● **Instructions to follow**
Starting at the line that has "pinky dip: (330, 391)" and stopping after the line that has "pinky tip: (1004, 557)", reproduce the listing below exactly; omit everything else.

### Supplied records ###

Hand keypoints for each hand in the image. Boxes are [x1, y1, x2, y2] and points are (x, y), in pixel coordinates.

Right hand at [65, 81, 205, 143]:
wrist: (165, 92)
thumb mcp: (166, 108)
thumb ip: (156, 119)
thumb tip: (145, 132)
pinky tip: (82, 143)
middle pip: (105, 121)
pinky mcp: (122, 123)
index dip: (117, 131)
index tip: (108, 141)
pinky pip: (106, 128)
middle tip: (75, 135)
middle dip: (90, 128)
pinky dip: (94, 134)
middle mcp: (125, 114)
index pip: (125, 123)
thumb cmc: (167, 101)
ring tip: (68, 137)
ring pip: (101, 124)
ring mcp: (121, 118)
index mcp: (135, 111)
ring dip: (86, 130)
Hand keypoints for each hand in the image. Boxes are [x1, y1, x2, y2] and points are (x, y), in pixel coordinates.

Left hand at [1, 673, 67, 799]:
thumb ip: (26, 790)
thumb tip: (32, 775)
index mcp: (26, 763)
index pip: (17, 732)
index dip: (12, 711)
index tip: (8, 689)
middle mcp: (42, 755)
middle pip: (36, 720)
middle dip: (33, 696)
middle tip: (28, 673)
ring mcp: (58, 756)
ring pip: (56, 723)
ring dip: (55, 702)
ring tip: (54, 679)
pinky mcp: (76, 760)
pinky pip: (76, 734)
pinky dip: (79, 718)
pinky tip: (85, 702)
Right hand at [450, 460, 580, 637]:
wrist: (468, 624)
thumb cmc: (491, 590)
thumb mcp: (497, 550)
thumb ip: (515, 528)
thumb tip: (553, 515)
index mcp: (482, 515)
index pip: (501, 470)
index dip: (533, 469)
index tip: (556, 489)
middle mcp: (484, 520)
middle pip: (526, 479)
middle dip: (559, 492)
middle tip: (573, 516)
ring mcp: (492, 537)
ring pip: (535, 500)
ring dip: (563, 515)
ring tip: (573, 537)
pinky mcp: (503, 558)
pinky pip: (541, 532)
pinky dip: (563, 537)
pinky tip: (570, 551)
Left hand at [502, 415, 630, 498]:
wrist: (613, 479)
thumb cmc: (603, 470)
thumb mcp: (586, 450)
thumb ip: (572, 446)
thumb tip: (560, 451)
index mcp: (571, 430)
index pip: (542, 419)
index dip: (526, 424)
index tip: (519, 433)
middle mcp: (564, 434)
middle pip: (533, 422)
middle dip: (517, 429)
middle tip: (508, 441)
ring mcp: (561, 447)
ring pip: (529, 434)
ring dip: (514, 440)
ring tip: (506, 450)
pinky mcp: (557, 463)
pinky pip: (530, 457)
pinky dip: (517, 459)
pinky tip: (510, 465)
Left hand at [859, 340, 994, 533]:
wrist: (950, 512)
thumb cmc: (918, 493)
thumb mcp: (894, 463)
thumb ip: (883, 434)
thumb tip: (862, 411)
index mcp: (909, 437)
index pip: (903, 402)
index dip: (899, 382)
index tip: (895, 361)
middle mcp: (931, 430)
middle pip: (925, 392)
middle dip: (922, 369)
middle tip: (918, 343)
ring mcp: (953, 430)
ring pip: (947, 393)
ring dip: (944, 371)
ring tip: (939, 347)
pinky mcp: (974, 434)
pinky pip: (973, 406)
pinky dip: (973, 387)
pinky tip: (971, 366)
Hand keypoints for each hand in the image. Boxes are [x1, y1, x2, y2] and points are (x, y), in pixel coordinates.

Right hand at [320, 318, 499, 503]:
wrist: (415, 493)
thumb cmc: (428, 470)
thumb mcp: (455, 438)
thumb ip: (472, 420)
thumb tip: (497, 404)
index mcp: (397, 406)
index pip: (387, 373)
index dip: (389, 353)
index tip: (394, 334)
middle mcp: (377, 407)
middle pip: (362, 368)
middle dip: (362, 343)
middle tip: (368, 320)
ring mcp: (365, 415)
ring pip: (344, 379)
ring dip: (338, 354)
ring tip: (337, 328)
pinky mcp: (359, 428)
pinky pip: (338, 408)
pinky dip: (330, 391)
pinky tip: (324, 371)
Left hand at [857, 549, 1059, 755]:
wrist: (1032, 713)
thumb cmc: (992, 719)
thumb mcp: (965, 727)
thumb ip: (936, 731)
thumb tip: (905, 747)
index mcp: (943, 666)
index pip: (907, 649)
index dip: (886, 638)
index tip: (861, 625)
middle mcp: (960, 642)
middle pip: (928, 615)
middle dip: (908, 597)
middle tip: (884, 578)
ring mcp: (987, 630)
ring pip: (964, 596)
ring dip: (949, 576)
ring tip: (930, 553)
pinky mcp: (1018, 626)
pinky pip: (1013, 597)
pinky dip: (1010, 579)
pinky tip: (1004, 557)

###
### Supplied records ###

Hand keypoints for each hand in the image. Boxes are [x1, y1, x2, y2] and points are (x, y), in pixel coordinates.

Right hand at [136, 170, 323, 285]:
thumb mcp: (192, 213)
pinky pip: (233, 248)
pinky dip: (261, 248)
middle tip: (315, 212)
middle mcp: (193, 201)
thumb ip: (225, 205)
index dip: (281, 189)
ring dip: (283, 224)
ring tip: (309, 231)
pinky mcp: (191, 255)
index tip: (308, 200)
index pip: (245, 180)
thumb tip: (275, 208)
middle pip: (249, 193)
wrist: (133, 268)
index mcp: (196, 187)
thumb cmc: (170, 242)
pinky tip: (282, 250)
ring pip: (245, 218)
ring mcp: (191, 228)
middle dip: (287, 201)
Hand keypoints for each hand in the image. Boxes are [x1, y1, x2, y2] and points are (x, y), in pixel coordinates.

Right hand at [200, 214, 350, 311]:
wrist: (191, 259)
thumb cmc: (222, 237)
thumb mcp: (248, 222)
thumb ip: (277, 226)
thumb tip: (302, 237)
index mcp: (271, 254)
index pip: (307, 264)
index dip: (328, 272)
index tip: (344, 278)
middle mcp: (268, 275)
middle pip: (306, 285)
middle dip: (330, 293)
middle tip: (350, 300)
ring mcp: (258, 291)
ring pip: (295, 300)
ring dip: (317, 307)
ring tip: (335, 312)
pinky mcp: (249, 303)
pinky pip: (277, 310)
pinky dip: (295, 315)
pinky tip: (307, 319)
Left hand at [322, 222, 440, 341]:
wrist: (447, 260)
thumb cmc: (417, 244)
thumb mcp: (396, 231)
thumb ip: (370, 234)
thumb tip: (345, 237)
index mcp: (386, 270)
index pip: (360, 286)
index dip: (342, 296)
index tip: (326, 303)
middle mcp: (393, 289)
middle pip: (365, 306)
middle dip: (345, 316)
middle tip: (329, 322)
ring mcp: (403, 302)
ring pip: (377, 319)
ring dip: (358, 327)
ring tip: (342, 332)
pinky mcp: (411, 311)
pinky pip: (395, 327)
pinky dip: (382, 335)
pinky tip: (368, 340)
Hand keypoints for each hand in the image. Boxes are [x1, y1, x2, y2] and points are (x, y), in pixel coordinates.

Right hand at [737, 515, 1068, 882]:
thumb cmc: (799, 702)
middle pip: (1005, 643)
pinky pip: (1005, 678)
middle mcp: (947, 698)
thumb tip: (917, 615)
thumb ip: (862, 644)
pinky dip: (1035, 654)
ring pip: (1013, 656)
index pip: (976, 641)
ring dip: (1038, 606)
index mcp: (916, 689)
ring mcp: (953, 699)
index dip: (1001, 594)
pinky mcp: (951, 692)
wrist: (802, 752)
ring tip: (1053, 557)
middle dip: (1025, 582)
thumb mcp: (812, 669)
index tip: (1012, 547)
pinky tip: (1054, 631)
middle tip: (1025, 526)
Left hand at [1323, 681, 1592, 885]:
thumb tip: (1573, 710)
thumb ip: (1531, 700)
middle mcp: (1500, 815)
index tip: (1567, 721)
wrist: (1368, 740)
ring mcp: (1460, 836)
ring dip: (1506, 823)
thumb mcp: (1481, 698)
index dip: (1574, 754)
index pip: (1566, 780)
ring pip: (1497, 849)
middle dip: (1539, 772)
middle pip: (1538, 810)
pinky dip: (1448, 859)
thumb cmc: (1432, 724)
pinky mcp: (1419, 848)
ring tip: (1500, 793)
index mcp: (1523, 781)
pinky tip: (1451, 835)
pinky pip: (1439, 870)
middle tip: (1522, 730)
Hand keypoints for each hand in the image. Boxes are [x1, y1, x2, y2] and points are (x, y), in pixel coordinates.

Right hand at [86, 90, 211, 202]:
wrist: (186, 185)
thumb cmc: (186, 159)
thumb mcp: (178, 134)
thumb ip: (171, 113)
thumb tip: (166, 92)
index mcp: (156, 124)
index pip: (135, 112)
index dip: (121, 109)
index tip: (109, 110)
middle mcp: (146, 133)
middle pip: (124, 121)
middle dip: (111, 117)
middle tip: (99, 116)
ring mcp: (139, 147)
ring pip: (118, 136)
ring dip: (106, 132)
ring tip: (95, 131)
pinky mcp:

###
### Supplied records ###

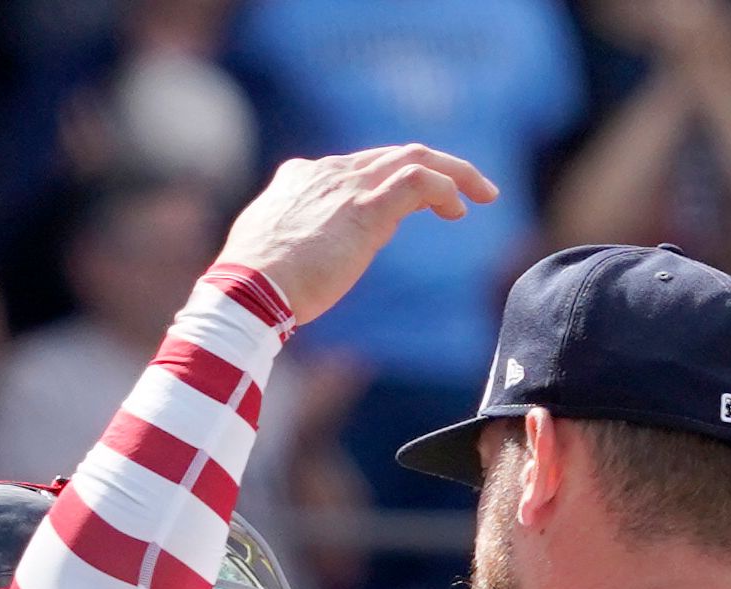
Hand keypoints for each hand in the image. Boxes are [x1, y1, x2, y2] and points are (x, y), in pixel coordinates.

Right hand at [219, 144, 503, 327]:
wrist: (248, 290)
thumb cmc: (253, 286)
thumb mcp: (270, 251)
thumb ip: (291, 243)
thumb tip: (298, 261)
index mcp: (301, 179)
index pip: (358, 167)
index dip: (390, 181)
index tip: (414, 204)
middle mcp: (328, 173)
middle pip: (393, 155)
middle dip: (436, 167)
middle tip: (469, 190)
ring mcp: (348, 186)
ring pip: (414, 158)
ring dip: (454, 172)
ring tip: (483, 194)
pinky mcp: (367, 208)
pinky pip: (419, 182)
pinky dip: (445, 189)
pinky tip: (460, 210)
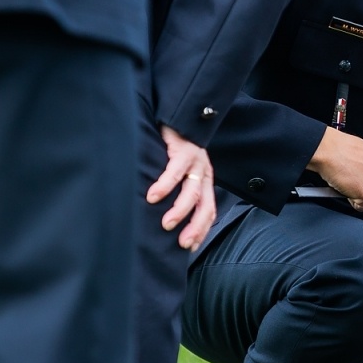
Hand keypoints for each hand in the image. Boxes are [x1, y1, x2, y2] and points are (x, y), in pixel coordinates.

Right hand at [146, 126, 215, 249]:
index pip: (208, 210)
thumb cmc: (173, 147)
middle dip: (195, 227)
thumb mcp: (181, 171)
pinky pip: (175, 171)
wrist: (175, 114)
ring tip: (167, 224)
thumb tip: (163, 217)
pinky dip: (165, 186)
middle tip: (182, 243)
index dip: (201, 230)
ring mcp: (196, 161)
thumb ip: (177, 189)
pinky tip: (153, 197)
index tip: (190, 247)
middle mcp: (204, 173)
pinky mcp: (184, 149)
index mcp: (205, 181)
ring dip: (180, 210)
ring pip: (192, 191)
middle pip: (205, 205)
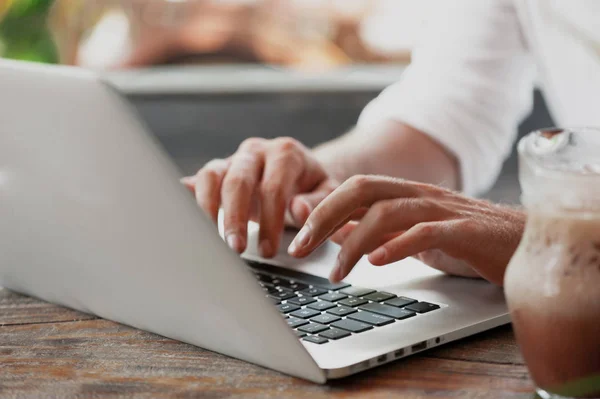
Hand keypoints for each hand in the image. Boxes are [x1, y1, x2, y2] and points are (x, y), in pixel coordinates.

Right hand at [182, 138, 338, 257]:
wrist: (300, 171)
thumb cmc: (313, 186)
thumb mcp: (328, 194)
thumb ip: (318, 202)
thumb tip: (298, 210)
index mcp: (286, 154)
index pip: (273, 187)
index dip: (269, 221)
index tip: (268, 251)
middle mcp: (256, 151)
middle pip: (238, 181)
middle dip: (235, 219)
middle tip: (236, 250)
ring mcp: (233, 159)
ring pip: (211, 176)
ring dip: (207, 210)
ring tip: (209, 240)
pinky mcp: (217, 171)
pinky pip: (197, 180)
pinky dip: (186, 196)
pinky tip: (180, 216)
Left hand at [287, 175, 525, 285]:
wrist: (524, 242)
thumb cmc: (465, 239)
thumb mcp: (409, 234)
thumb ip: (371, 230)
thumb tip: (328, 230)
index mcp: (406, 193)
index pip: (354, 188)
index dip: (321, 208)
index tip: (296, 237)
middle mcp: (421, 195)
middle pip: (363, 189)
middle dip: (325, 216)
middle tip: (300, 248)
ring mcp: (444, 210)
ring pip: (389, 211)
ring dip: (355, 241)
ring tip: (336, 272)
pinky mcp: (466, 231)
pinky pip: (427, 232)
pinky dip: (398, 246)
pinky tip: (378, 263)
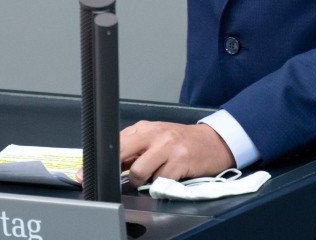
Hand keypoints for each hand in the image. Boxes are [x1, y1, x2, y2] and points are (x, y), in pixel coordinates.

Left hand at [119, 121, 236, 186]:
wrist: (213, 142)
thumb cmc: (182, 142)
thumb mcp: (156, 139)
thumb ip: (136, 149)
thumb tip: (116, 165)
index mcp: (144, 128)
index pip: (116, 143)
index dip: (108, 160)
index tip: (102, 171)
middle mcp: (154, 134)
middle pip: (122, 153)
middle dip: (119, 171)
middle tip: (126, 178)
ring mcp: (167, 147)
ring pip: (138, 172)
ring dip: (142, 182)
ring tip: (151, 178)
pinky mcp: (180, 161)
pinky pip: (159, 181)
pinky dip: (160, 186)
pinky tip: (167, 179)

###

● **Result of the exercise**
pinky dip: (330, 391)
pinky tip: (324, 371)
Left hand at [857, 549, 1059, 755]:
wrist: (1032, 713)
thumb cmc: (992, 719)
thumb mcp: (965, 727)
thumb ip: (936, 731)
thumb tip: (905, 747)
index mcp: (943, 666)
index pip: (907, 649)
index dip: (886, 638)
index tip: (861, 625)
middle mcp: (960, 642)
middle pip: (928, 615)
middle dip: (908, 597)
middle tip: (884, 578)
ring mcp: (987, 630)
ring pip: (964, 596)
ring dip: (949, 576)
ring tip: (930, 553)
pinky mcp: (1018, 626)
pinky pip: (1013, 597)
pinky dip: (1010, 579)
pinky tip: (1004, 557)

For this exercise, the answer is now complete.